Recorded data
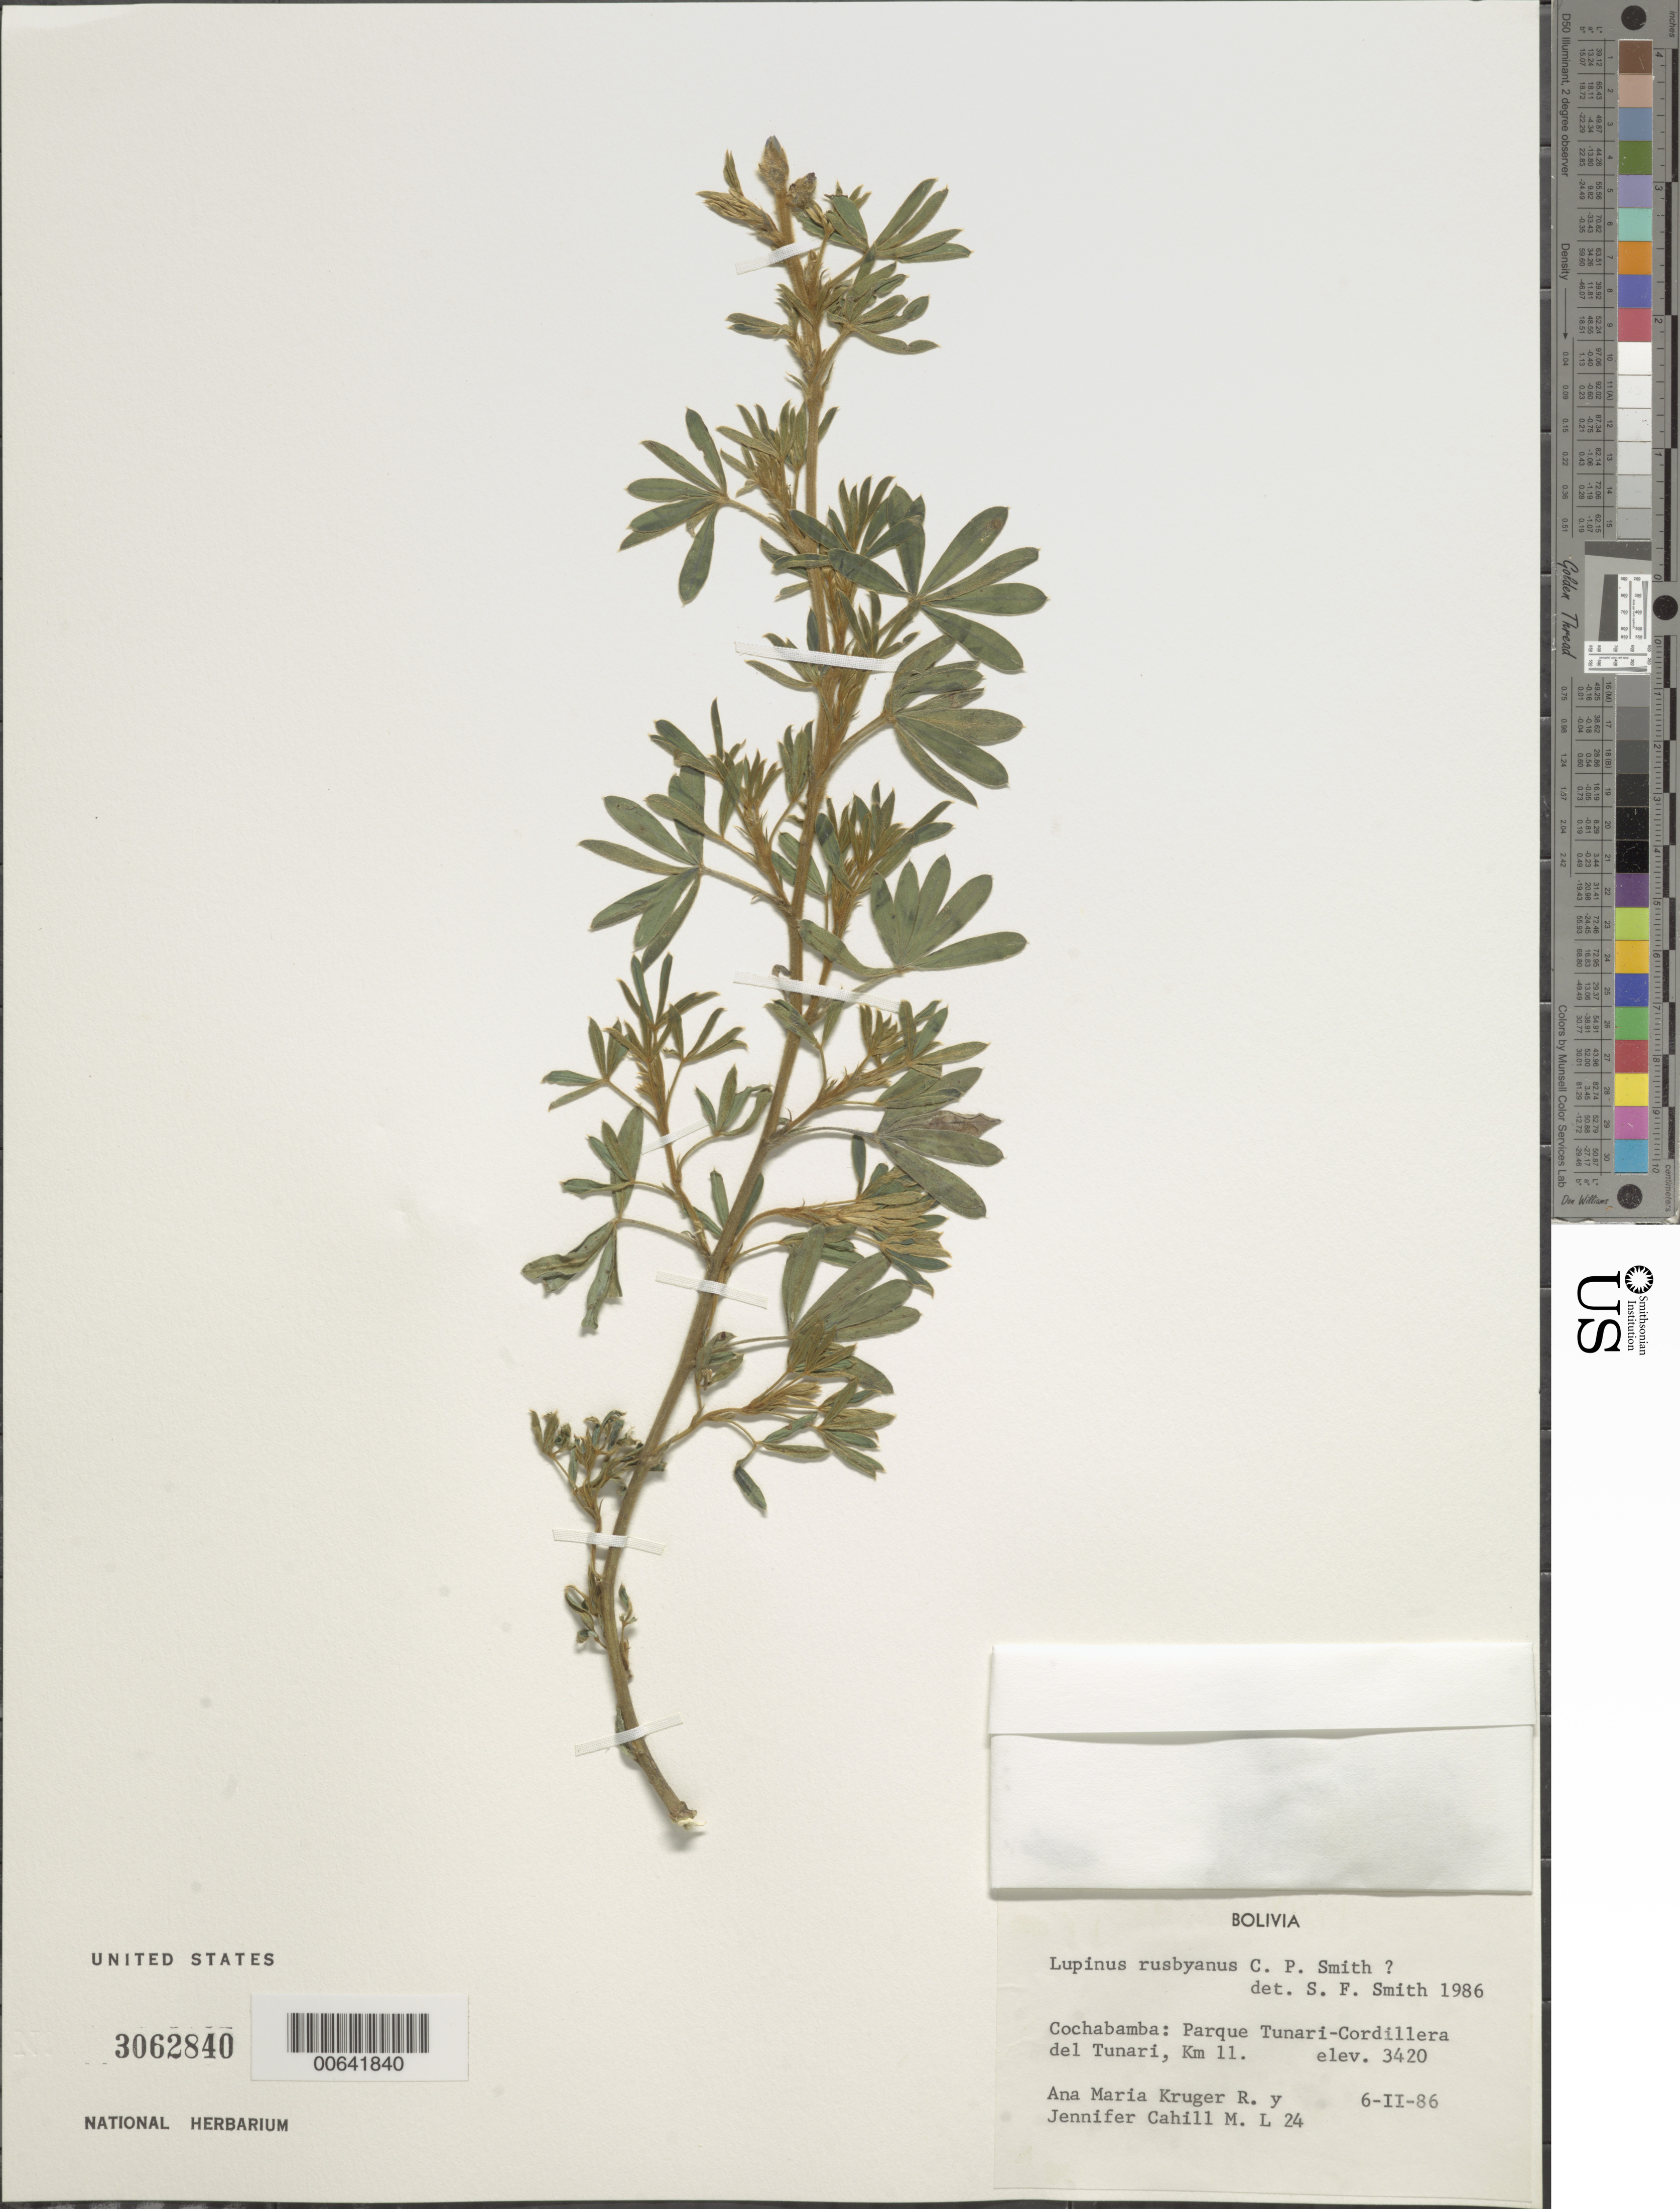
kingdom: Plantae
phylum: Tracheophyta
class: Magnoliopsida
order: Fabales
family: Fabaceae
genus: Lupinus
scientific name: Lupinus rusbyanus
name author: C.P. Sm.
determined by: Smith, Stephen F., (US), NMNH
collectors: A. M. Kruger R. & J. Cahill M.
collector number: L-24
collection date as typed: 06 Feb 1986 or 02 Jun 1986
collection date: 1986-02-06 or 1986-06-02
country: Bolivia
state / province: Cochabamba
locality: Parque Tunari. Cord. El Tunari, 11 km.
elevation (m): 3420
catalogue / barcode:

▶ _Exercise goal_
Repeat each line of the listing above word for word, but leave out the pictures.

▶ _Output below_
kingdom: Plantae
phylum: Tracheophyta
class: Magnoliopsida
order: Fabales
family: Fabaceae
genus: Lupinus
scientific name: Lupinus rusbyanus
name author: C.P. Sm.
determined by: Smith, Stephen F., (US), NMNH
collectors: A. M. Kruger R. & J. Cahill M.
collector number: L-24
collection date as typed: 06 Feb 1986 or 02 Jun 1986
collection date: 1986-02-06 or 1986-06-02
country: Bolivia
state / province: Cochabamba
locality: Parque Tunari. Cord. El Tunari, 11 km.
elevation (m): 3420
catalogue / barcode:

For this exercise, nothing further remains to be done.